[[ Record excerpts open ]]

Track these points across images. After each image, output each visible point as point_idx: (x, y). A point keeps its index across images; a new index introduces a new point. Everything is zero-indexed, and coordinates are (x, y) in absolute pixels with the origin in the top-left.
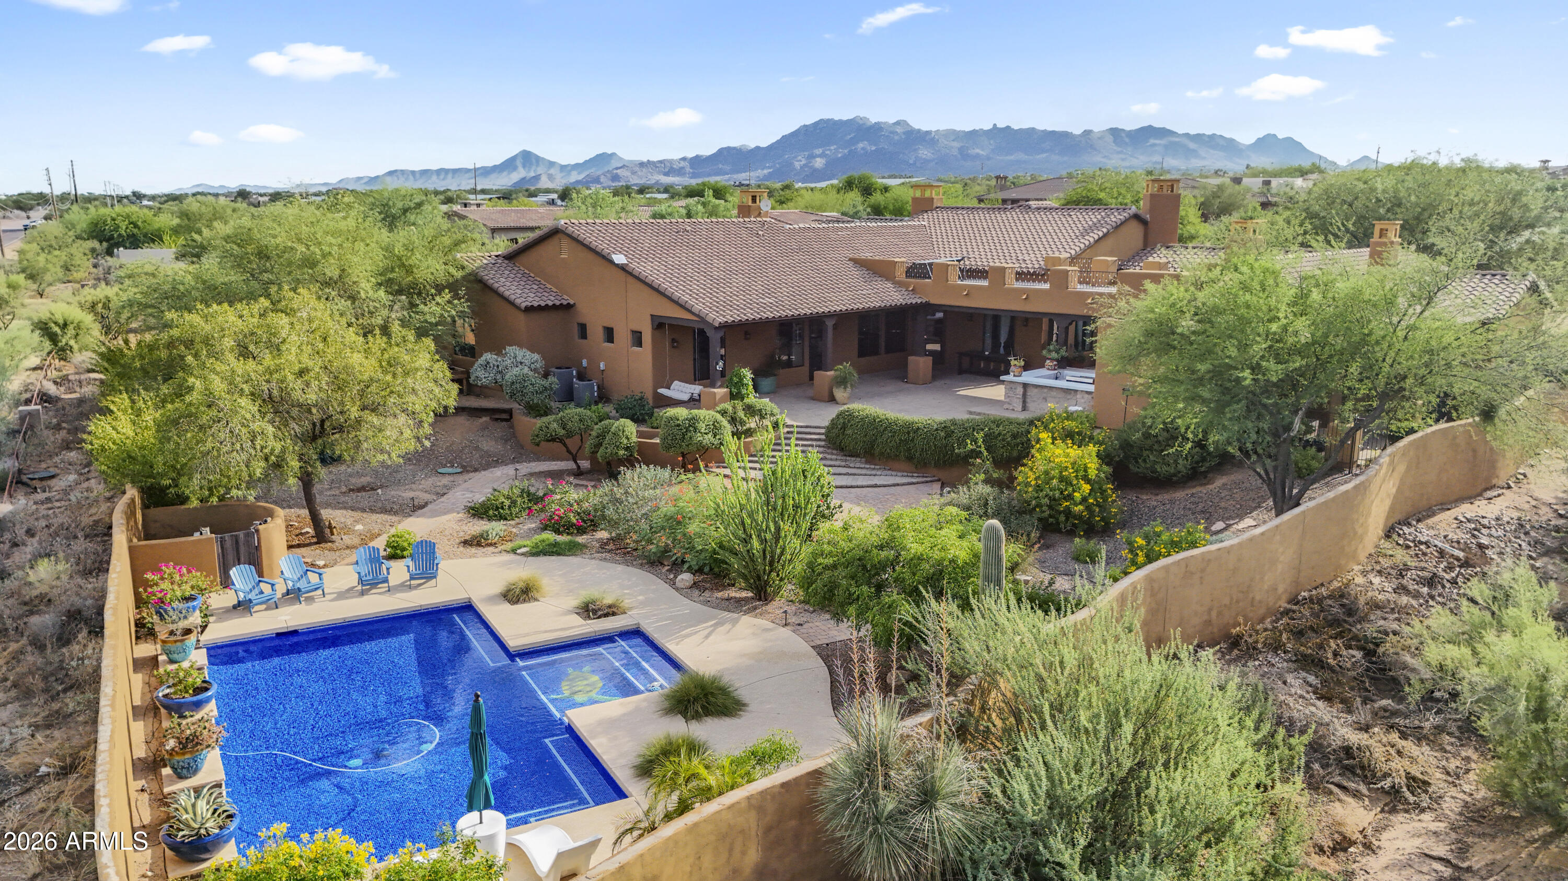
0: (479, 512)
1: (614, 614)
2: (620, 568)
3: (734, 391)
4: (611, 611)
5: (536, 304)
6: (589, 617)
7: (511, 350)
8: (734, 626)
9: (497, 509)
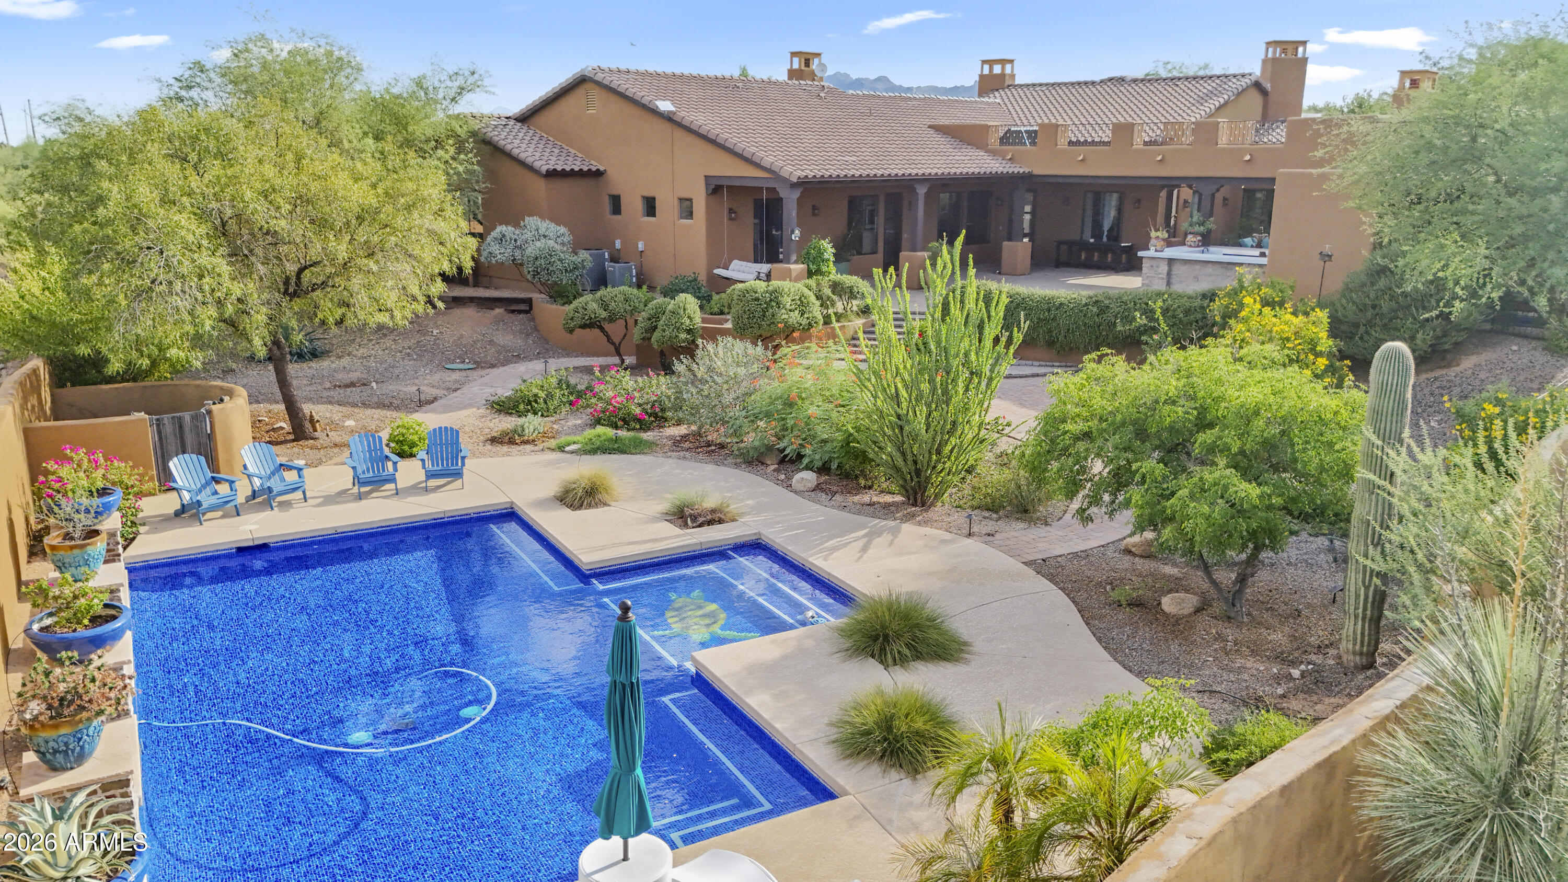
0: (504, 407)
1: (720, 521)
2: (710, 468)
3: (813, 268)
4: (714, 518)
5: (559, 168)
6: (686, 525)
7: (532, 222)
8: (895, 536)
9: (529, 403)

[[ Record excerpts closed ]]

Pictures excluded, quote all the data above exactly.

Track these points across images. After each image, output each visible point as point_idx: (x, y). A point keeps its index across images; a new index introduces a new point. Everything is zero-indexed, and coordinates are (x, y) in absolute pixels with the origin in the top-left.
0: (479, 512)
1: (614, 614)
2: (620, 568)
3: (734, 391)
4: (611, 611)
5: (536, 304)
6: (589, 617)
7: (511, 350)
8: (734, 626)
9: (497, 509)
0: (504, 407)
1: (720, 521)
2: (710, 468)
3: (813, 268)
4: (714, 518)
5: (559, 168)
6: (686, 525)
7: (532, 222)
8: (895, 536)
9: (529, 403)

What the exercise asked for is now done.